(Your instructions) Put each line of text in the listing into a JSON list of strings, one string per line, with blank lines omitted. Leave the picture out of your answer.

━━━

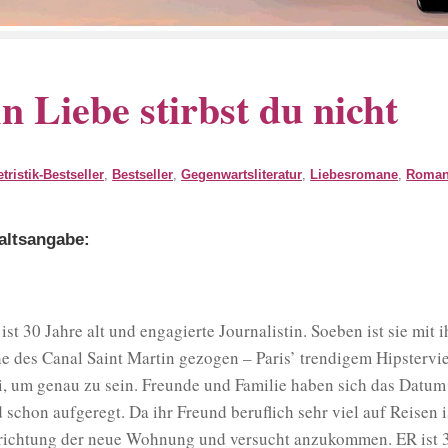
n Liebe stirbst du nicht
etristik-Bestseller
,
Bestseller
,
Gegenwartsliteratur
,
Liebesromane
,
Roman
altsangabe:
 ist 30 Jahre alt und engagierte Journalistin. Soeben ist sie mit 
e des Canal Saint Martin gezogen – Paris’ trendigem Hipstervier
i, um genau zu sein. Freunde und Familie haben sich das Datu
d schon aufgeregt. Da ihr Freund beruflich sehr viel auf Reisen i
richtung der neue Wohnung und versucht anzukommen. ER ist 30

━━━

(Task answer)
[
  "n Liebe stirbst du nicht",
  "etristik-Bestseller",
  ",",
  "Bestseller",
  ",",
  "Gegenwartsliteratur",
  ",",
  "Liebesromane",
  ",",
  "Roman",
  "altsangabe:",
  " ist 30 Jahre alt und engagierte Journalistin. Soeben ist sie mit ",
  "e des Canal Saint Martin gezogen – Paris’ trendigem Hipstervier",
  "i, um genau zu sein. Freunde und Familie haben sich das Datu",
  "d schon aufgeregt. Da ihr Freund beruflich sehr viel auf Reisen i",
  "richtung der neue Wohnung und versucht anzukommen. ER ist 30"
]